No. Event Hubs uses a pull model — consumers actively request (pull) events from partitions at their own pace. Event Hubs does not push events to consumers or call webhooks. This is unlike Azure Service Bus topics, which can push messages to Azure Functions or Logic Apps via push subscriptions.
What is the AMQP protocol in Event Hubs?
AMQP (Advanced Message Queuing Protocol) is the native protocol used by Event Hubs for communication between clients and the service. The Azure SDK handles AMQP automatically. The Kafka-compatible endpoint uses the Kafka protocol instead. You do not need to work with AMQP directly — just use the SDK.

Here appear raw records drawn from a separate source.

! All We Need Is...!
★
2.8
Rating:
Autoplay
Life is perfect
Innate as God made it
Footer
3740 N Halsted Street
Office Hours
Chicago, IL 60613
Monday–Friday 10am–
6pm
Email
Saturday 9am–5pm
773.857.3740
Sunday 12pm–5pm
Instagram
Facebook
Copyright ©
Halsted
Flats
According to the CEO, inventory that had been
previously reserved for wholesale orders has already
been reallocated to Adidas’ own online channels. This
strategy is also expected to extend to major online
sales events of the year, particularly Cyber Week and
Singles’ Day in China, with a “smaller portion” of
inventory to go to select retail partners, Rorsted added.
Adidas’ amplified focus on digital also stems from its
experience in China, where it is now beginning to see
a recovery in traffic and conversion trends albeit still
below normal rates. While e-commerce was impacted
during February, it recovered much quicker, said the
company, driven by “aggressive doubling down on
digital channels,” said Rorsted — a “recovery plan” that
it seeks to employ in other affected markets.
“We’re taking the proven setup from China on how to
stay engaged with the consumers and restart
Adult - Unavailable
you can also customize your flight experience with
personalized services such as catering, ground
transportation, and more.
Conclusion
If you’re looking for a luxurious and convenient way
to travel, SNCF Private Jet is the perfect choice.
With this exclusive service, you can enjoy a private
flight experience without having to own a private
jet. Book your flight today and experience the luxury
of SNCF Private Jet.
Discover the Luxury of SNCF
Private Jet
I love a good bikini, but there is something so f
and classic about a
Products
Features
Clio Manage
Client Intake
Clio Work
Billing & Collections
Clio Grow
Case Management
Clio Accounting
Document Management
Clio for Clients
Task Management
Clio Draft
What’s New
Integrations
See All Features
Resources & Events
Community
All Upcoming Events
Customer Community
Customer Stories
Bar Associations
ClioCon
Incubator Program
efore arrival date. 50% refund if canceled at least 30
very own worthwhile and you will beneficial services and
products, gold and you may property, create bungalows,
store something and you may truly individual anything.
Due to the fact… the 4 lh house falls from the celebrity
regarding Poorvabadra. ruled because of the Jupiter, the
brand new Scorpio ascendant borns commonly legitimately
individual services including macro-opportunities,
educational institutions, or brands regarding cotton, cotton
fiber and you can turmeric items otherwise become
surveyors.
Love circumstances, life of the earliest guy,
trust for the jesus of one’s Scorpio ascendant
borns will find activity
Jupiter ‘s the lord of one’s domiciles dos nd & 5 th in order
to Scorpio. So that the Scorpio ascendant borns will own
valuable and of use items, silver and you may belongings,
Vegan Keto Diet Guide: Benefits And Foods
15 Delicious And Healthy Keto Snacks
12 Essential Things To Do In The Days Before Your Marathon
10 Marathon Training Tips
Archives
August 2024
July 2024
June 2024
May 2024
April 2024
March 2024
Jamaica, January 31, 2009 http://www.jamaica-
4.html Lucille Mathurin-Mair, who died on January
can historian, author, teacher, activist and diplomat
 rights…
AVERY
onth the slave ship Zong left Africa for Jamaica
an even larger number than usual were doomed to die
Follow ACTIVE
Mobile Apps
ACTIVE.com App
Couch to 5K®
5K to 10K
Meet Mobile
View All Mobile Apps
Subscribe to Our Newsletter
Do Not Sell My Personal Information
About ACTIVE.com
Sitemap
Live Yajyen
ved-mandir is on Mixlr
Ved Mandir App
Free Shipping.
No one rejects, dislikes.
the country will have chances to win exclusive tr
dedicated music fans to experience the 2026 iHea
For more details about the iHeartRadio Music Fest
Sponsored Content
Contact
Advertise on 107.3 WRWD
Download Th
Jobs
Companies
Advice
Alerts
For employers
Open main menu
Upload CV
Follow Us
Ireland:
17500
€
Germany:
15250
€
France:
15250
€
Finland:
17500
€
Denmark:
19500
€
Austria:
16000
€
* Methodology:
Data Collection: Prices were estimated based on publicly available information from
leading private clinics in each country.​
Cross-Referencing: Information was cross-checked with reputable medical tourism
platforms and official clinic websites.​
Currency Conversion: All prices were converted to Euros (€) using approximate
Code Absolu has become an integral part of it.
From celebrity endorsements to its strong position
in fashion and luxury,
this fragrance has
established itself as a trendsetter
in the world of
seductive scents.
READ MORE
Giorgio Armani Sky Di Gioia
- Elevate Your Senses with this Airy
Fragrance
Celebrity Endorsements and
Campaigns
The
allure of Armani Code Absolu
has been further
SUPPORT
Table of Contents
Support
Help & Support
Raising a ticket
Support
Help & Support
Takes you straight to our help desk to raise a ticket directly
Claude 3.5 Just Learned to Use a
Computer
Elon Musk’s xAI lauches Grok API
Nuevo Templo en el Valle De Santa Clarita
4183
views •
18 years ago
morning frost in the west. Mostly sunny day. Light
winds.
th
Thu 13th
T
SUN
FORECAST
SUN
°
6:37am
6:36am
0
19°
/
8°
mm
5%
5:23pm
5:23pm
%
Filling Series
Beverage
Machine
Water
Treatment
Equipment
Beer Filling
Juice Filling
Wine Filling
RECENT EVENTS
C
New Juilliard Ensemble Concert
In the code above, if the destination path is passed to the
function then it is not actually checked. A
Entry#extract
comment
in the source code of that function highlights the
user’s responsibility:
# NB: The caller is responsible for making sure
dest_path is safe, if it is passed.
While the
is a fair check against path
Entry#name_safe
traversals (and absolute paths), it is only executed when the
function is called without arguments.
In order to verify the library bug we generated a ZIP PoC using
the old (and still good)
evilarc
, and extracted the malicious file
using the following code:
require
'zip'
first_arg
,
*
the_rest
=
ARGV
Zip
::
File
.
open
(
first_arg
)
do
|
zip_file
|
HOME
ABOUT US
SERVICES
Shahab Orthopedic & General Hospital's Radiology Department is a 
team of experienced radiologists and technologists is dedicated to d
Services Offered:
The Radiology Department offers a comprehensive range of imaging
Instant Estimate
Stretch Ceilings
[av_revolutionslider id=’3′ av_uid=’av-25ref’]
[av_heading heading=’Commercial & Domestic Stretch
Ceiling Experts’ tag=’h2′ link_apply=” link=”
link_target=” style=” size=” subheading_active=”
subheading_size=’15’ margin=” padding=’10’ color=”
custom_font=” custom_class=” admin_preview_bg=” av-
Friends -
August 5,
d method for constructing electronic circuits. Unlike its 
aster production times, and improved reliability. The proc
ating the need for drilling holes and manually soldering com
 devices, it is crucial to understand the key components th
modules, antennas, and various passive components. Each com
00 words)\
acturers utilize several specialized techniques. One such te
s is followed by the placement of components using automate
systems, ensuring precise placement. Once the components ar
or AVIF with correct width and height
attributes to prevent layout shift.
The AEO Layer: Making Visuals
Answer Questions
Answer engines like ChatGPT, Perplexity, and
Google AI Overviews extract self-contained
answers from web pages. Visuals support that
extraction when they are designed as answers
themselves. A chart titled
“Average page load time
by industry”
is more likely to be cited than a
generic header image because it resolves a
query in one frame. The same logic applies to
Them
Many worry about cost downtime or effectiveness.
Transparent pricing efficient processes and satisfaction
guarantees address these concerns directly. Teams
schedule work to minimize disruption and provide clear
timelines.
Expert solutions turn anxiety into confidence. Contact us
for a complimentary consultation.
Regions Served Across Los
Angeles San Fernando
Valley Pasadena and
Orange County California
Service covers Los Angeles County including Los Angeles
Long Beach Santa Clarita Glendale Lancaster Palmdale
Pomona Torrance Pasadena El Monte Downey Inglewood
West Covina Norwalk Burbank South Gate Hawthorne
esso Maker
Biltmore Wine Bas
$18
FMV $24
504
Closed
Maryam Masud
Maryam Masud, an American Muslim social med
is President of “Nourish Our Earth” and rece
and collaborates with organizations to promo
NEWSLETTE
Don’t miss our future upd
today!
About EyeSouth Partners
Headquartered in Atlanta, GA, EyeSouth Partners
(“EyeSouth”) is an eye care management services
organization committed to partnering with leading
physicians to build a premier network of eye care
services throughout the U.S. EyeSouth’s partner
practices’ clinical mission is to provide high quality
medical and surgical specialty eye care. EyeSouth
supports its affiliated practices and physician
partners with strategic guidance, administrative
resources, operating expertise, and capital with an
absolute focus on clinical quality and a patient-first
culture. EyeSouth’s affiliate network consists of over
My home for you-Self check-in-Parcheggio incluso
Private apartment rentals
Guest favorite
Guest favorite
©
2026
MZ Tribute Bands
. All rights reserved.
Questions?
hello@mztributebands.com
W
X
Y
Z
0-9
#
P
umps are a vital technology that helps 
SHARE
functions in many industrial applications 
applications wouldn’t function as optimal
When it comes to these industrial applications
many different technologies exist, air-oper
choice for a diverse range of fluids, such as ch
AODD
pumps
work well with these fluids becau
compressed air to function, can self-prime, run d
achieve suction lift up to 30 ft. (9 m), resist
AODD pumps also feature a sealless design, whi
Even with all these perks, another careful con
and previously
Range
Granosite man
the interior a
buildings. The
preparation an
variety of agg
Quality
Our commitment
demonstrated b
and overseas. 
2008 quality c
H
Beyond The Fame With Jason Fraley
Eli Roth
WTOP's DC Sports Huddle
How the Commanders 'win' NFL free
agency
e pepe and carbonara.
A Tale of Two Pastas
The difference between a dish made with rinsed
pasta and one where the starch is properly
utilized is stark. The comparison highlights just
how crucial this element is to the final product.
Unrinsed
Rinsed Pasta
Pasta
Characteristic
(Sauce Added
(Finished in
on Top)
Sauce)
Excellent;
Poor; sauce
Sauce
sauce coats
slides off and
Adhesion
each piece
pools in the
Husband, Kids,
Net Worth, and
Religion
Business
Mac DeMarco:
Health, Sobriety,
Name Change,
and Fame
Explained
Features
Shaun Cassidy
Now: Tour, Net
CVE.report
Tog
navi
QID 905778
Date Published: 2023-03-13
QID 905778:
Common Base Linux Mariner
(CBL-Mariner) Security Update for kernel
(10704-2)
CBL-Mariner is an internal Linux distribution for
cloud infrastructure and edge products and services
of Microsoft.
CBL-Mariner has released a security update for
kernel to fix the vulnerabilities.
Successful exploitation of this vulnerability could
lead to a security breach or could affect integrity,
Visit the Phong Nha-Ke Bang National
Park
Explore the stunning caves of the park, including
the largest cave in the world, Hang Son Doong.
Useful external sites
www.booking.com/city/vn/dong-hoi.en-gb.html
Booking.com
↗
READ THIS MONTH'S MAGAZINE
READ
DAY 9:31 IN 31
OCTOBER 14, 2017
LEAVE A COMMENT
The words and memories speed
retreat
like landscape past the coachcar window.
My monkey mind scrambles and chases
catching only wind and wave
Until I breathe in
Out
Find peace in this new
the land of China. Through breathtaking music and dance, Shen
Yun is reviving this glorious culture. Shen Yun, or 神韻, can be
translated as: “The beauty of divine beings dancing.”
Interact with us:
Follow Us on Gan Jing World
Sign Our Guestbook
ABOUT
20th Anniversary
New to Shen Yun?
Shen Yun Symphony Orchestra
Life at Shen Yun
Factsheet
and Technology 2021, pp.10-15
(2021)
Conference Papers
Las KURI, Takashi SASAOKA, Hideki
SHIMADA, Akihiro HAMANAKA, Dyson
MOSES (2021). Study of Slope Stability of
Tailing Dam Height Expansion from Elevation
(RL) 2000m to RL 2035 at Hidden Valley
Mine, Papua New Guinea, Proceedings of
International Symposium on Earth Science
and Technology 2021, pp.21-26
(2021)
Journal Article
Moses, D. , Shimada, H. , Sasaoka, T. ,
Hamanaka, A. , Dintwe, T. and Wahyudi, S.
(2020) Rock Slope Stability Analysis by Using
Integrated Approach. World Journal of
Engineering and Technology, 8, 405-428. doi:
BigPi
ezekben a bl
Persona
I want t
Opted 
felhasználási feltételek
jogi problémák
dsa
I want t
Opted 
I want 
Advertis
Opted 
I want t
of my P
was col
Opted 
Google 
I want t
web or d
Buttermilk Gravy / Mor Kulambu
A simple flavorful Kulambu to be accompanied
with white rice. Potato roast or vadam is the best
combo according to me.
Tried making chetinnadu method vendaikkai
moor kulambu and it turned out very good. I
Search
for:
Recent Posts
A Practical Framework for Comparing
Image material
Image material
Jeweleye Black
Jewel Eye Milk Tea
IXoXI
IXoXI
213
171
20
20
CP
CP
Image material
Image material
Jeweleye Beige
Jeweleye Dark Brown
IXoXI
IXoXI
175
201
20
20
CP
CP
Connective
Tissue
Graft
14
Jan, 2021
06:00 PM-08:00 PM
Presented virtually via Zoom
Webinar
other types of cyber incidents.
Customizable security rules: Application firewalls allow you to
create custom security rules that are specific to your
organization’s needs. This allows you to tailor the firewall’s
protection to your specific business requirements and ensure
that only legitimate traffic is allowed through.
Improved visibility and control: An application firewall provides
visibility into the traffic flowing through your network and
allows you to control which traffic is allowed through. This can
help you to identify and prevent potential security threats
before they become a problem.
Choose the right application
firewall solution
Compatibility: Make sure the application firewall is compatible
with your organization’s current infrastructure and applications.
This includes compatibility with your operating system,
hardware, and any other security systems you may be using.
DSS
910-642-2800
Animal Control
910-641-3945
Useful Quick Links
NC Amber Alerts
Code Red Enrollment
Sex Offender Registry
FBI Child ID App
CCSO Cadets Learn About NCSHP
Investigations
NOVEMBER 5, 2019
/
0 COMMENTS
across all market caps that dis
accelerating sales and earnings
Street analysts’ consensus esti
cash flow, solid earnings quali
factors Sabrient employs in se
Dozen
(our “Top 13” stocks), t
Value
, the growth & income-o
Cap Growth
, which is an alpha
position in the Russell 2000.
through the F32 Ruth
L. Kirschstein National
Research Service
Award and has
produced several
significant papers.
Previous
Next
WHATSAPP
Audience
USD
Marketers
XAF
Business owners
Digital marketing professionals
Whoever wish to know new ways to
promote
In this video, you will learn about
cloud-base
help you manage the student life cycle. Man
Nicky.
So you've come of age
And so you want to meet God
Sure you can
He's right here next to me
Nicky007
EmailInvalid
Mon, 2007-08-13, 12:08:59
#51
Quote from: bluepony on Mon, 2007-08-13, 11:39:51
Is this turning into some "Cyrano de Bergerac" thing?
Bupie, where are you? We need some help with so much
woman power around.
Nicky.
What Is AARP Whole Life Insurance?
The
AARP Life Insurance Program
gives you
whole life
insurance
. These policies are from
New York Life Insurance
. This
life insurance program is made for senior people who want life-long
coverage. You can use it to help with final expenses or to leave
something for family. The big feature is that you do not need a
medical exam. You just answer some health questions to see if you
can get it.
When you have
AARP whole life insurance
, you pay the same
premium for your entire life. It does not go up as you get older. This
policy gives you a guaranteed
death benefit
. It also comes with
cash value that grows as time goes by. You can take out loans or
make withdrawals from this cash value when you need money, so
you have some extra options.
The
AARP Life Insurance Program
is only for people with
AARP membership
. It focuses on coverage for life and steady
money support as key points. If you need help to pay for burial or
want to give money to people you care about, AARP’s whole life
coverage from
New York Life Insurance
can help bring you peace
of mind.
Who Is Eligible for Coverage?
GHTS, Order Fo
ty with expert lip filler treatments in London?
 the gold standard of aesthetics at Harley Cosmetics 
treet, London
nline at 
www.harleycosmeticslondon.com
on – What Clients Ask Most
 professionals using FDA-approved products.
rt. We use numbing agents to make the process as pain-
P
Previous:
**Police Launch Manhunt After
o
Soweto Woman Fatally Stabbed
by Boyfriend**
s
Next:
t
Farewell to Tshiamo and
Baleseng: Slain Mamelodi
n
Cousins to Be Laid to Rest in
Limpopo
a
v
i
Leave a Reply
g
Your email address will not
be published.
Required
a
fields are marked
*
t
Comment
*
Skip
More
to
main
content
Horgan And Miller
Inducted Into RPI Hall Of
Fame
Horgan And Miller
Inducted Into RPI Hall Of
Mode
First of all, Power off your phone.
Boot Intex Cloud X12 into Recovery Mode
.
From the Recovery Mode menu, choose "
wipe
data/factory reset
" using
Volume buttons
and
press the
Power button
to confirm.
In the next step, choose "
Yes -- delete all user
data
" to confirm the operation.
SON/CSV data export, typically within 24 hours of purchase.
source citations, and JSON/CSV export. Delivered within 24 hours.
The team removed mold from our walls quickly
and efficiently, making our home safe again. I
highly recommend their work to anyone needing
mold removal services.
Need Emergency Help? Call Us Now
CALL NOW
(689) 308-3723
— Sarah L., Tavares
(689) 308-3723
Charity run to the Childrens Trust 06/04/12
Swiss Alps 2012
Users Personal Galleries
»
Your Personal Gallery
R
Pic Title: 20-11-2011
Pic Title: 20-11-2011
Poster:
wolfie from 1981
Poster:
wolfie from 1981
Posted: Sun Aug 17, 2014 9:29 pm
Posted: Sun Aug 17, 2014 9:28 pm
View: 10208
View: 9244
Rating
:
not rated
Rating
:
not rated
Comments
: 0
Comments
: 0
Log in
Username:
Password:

How do I choose between pull-based Event Hubs and push-based Service Bus?
Use Event Hubs when you have high-throughput telemetry or log data that multiple systems need to consume independently and where consumers process at their own pace. Use Service Bus when you need guaranteed message ordering, dead-letter queuing, message TTL, and push delivery to serverless functions — typical enterprise application messaging patterns.